→ **PASSAGE TO READ**

☆ ☆ ☆ ☆ ☆ ☆ ☆

Packer needs to decide on a port to use for VNC when building remotely. To find an open port, we try to connect to ports in the range of vnc_port_min to vnc_port_max. If we notice something is listening on a port in the range, we try to connect to the next one, and so on until we find a port that has nothing listening on it. If you have many clients building on the ESXi host, there might be competition for the VNC ports. You can adjust how long packer waits for a connection timeout by setting PACKER_ESXI_VNC_PROBE_TIMEOUT. This defaults to 15 seconds. Set this shorter if vnc connections are refused, and set it longer if Packer can't find an open port. This is intended as an advanced configuration option. Please make sure your firewall settings are correct before adjusting.

☆ ☆ ☆ ☆ ☆ ☆ ☆

→ **STATED PROBLEM**
Please return the passage on VNC port selection in full, word for word. Rely only on the passage on VNC port selection.

→ **Recorded data**
☆ ☆ ☆ ☆ ☆ ☆ ☆

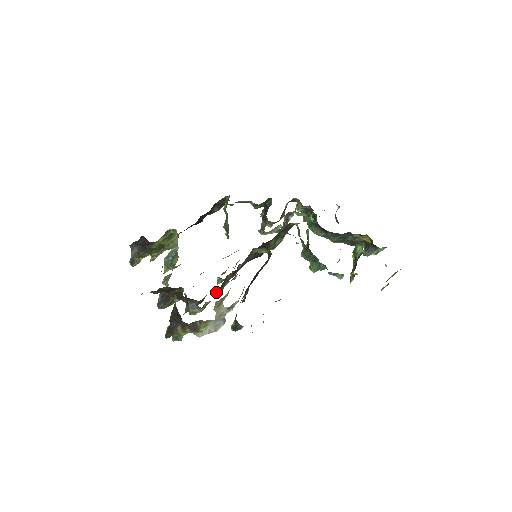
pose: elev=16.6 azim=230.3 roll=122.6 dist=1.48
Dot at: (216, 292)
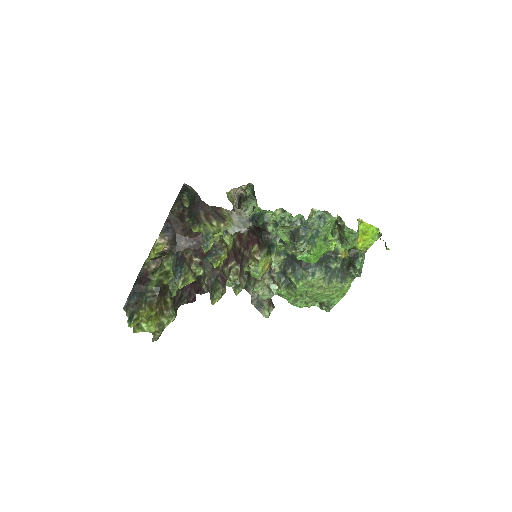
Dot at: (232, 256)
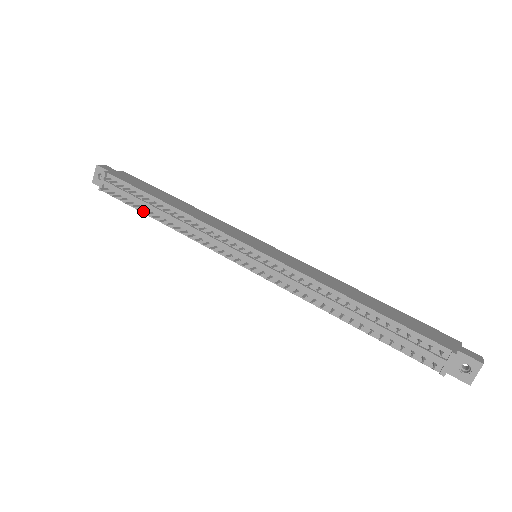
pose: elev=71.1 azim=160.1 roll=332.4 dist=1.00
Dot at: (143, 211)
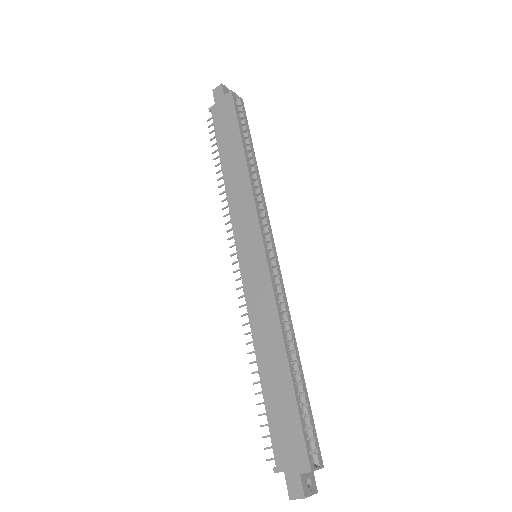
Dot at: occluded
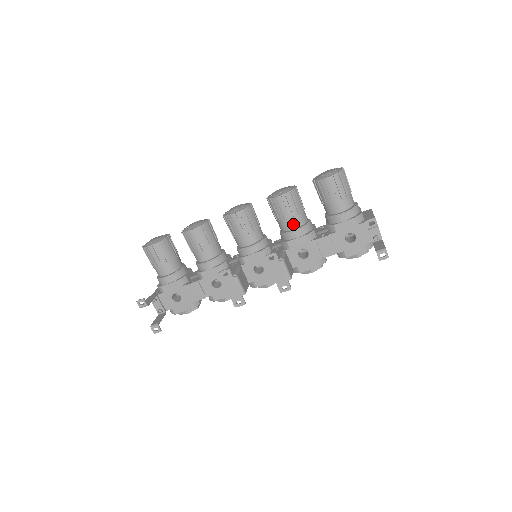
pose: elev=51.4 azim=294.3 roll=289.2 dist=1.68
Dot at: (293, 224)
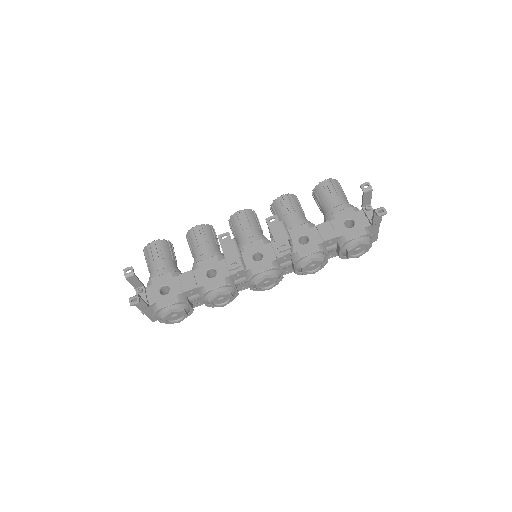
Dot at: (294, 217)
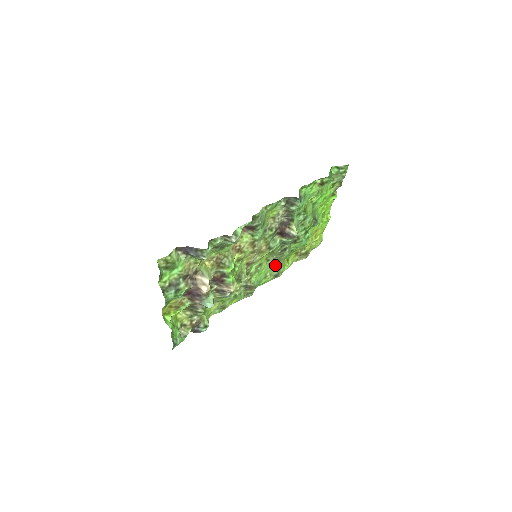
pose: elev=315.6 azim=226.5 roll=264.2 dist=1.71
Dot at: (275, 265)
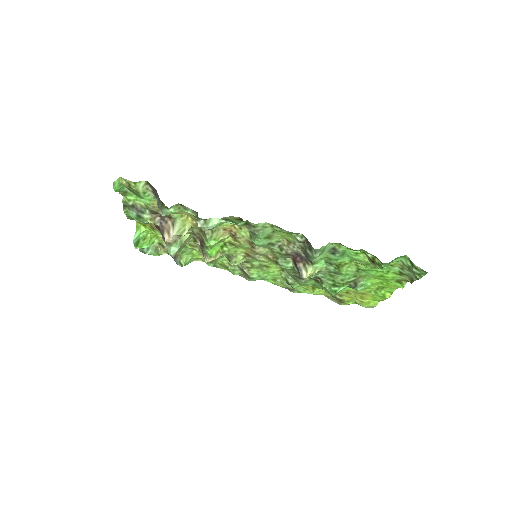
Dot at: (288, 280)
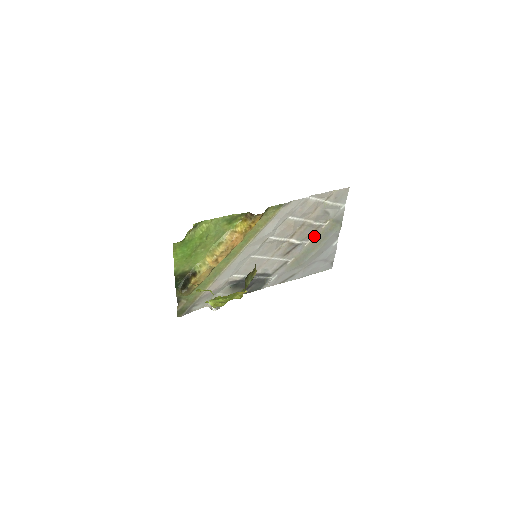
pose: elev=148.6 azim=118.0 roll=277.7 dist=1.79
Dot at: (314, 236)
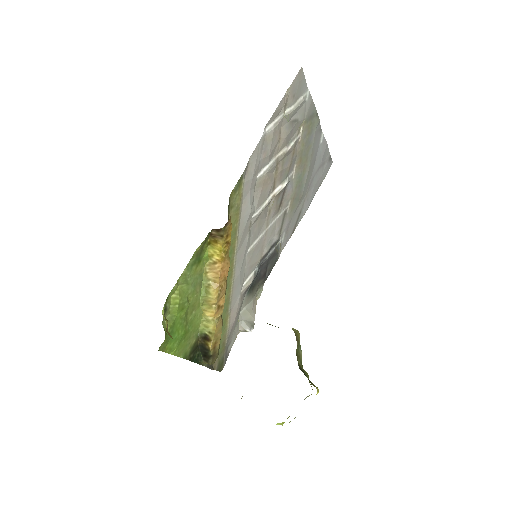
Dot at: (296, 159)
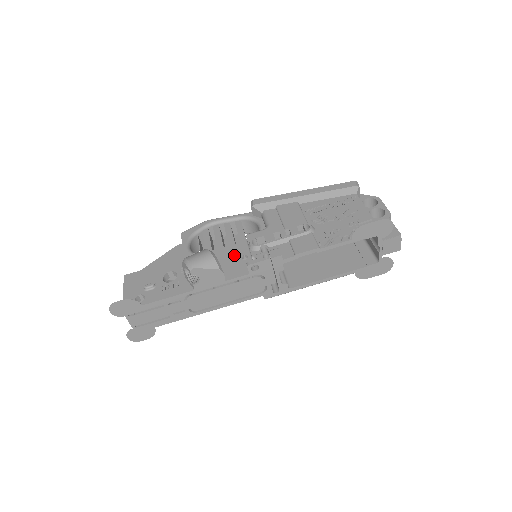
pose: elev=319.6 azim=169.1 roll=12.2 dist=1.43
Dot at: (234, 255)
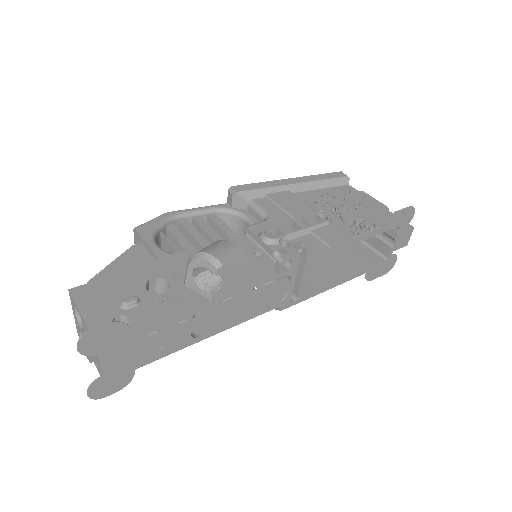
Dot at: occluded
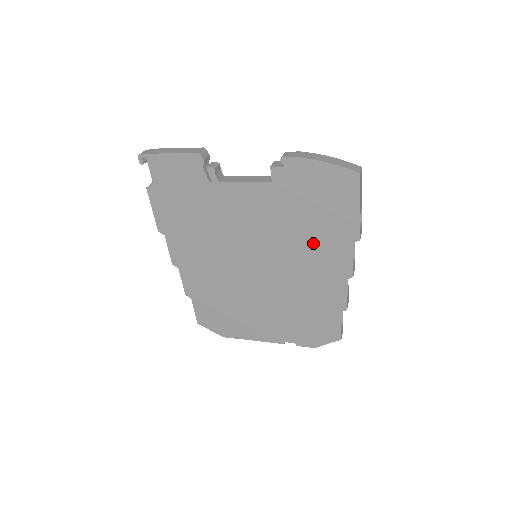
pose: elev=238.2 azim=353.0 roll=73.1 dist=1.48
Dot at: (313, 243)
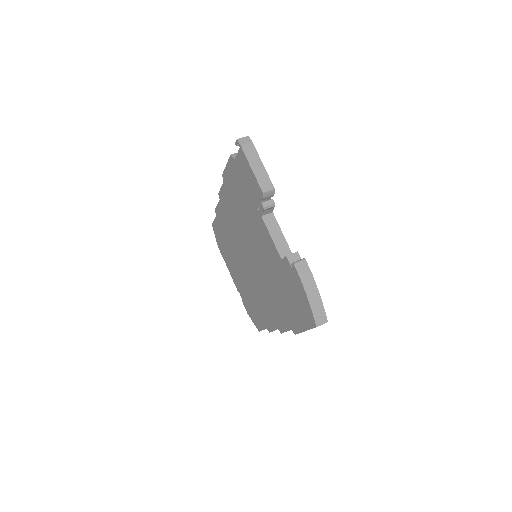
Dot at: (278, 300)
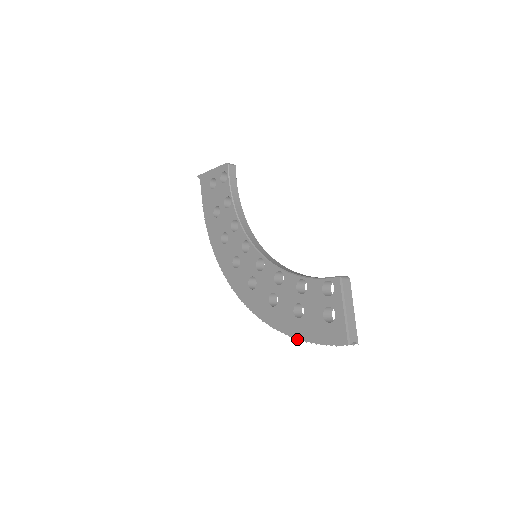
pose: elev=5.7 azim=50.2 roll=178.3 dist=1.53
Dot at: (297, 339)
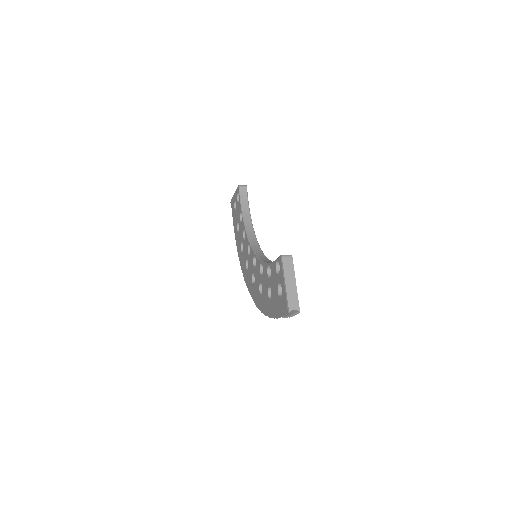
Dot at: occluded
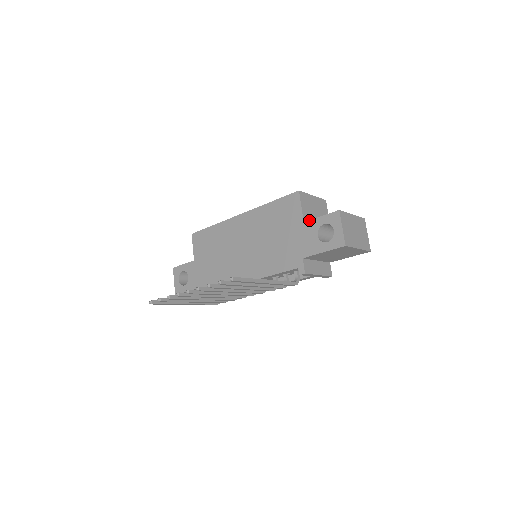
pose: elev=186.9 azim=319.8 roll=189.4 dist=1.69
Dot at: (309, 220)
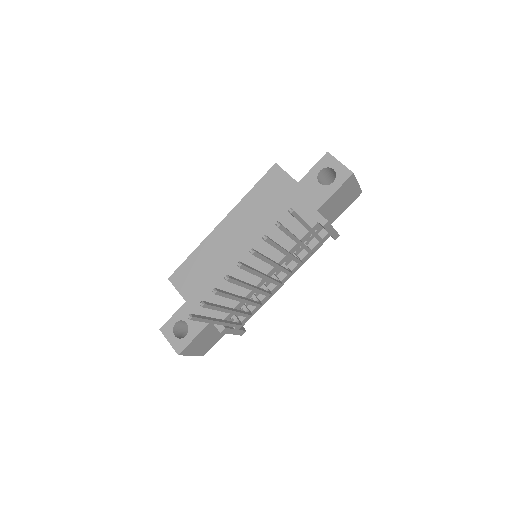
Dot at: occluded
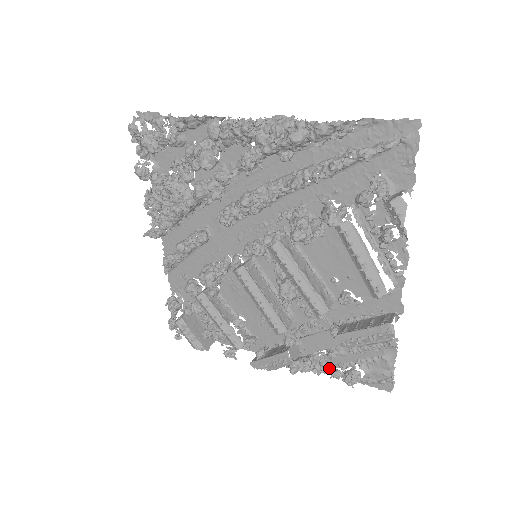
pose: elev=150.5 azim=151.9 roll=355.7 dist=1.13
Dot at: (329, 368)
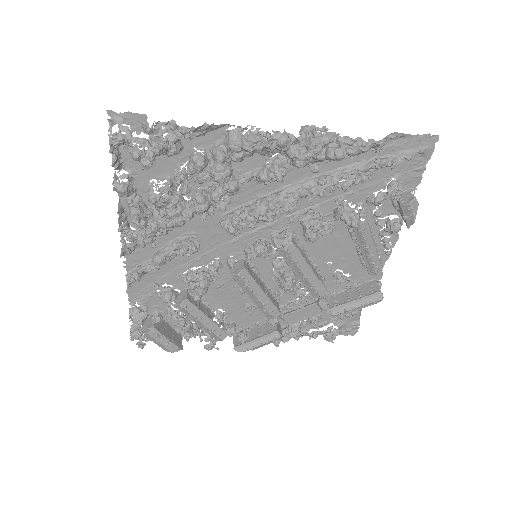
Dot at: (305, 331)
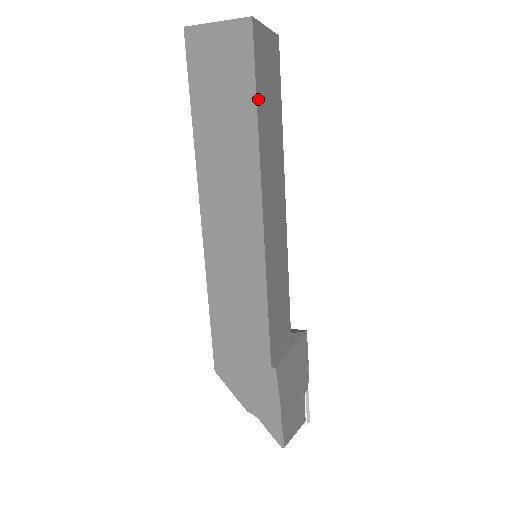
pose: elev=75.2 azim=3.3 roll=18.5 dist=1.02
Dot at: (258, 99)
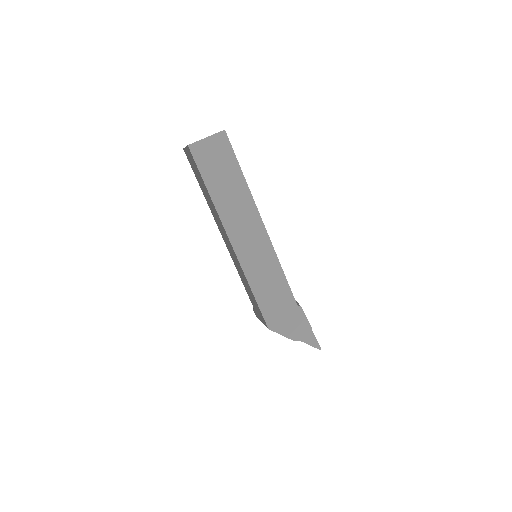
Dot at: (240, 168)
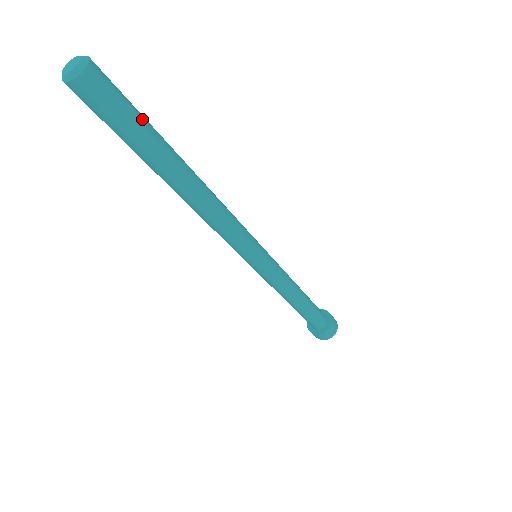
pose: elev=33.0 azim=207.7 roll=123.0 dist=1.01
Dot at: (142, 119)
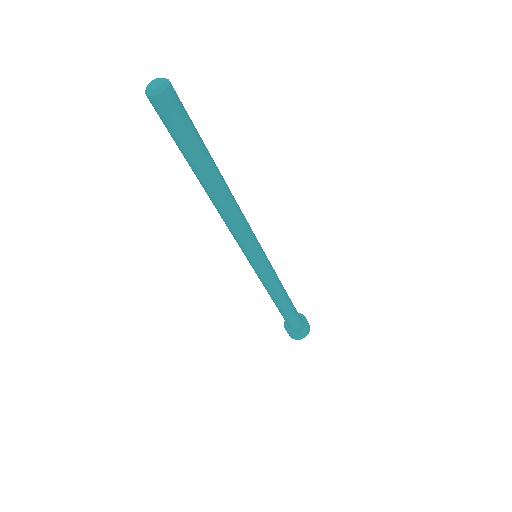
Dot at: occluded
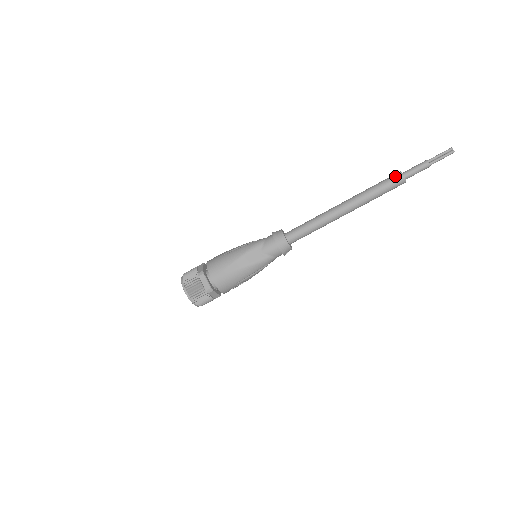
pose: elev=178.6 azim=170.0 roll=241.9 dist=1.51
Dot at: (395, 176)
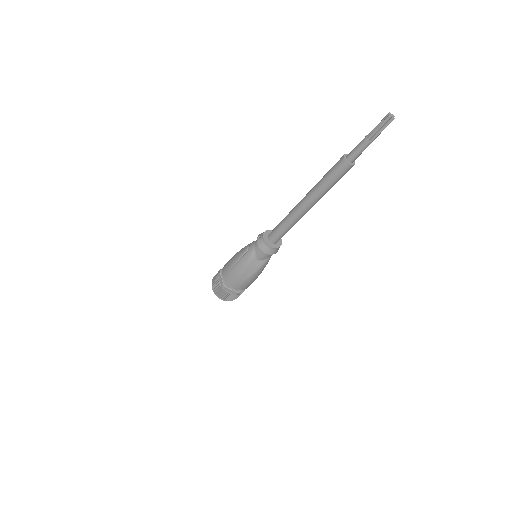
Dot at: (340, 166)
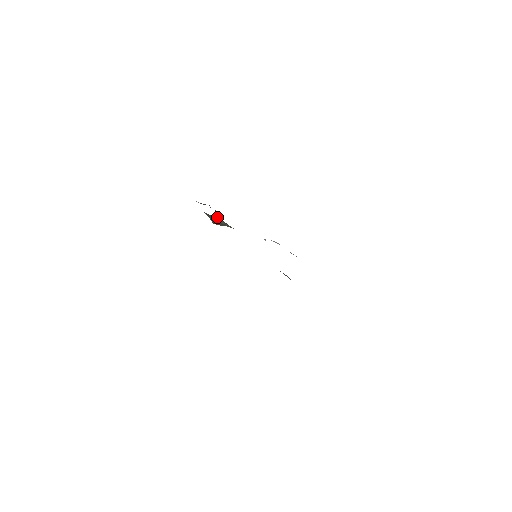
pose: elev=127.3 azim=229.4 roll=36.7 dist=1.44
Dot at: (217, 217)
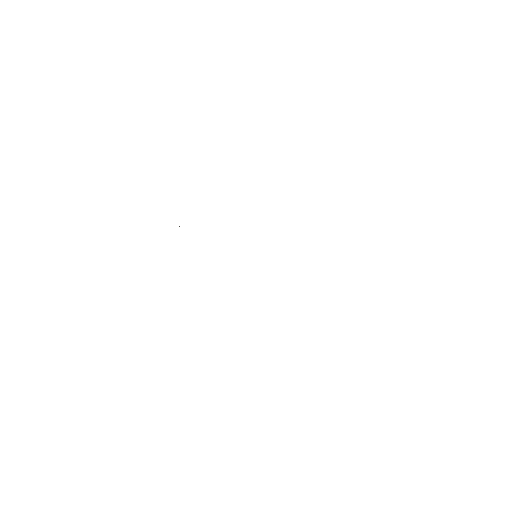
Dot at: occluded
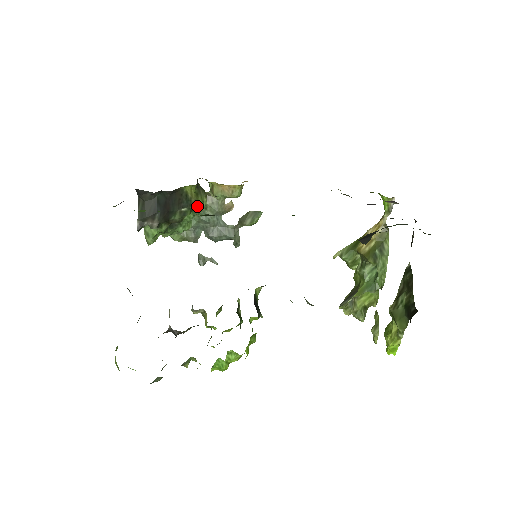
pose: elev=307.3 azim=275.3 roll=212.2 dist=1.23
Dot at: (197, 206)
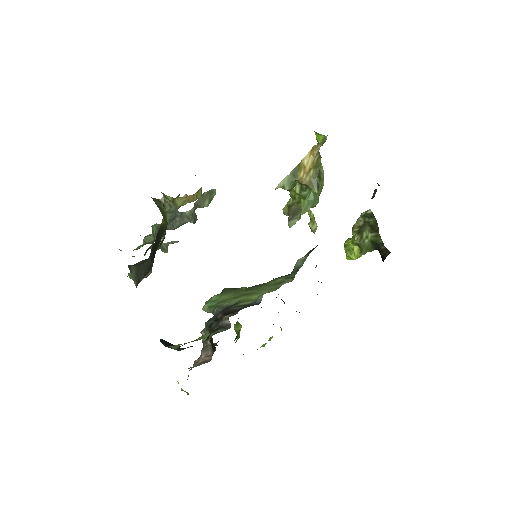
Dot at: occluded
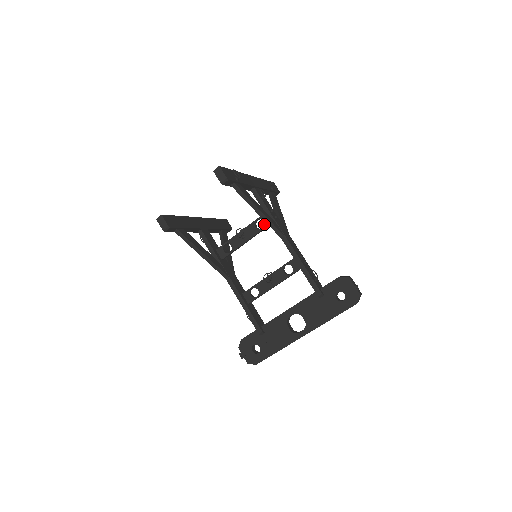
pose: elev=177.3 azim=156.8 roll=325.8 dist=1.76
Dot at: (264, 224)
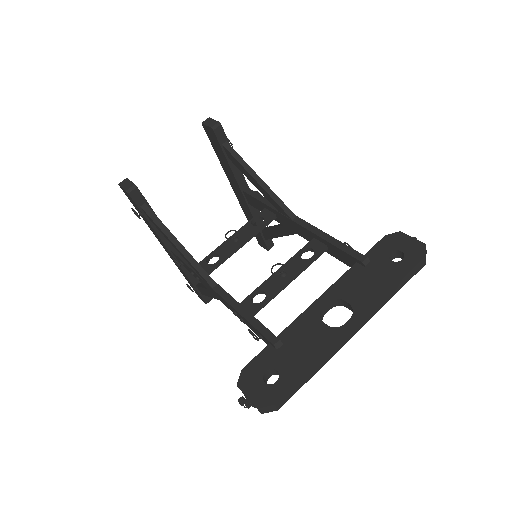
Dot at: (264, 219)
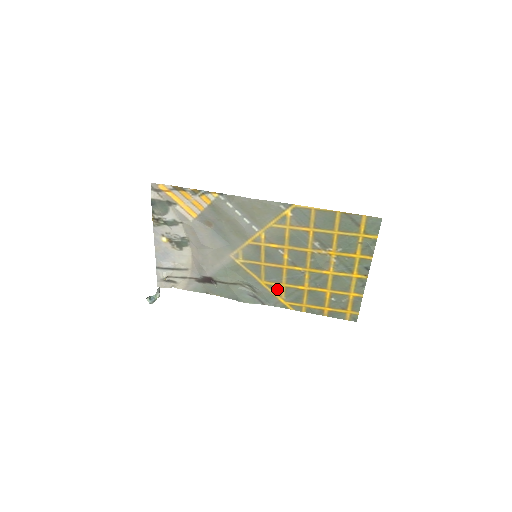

☆ ☆ ☆ ☆ ☆ ☆ ☆

→ **EXERCISE RESULT**
Packer needs to decide on a port to use for VNC when building remotely. To find an open port, we try to connect to ports in the range of vnc_port_min to vnc_port_max. If we notice something is listening on a port in the range, we try to connect to the next one, and so on until we find a port that has nothing listening on it. If you have many clients building on the ESXi host, there might be competition for the VNC ports. You can adjust how long packer waits for a connection timeout by setting PACKER_ESXI_VNC_PROBE_TIMEOUT. This defaults to 15 seconds. Set this shorter if vnc connections are refused, and set it longer if Packer can't find an open port. This is intended as an advanced configuration option. Please make sure your firewall settings are correct before adjusting.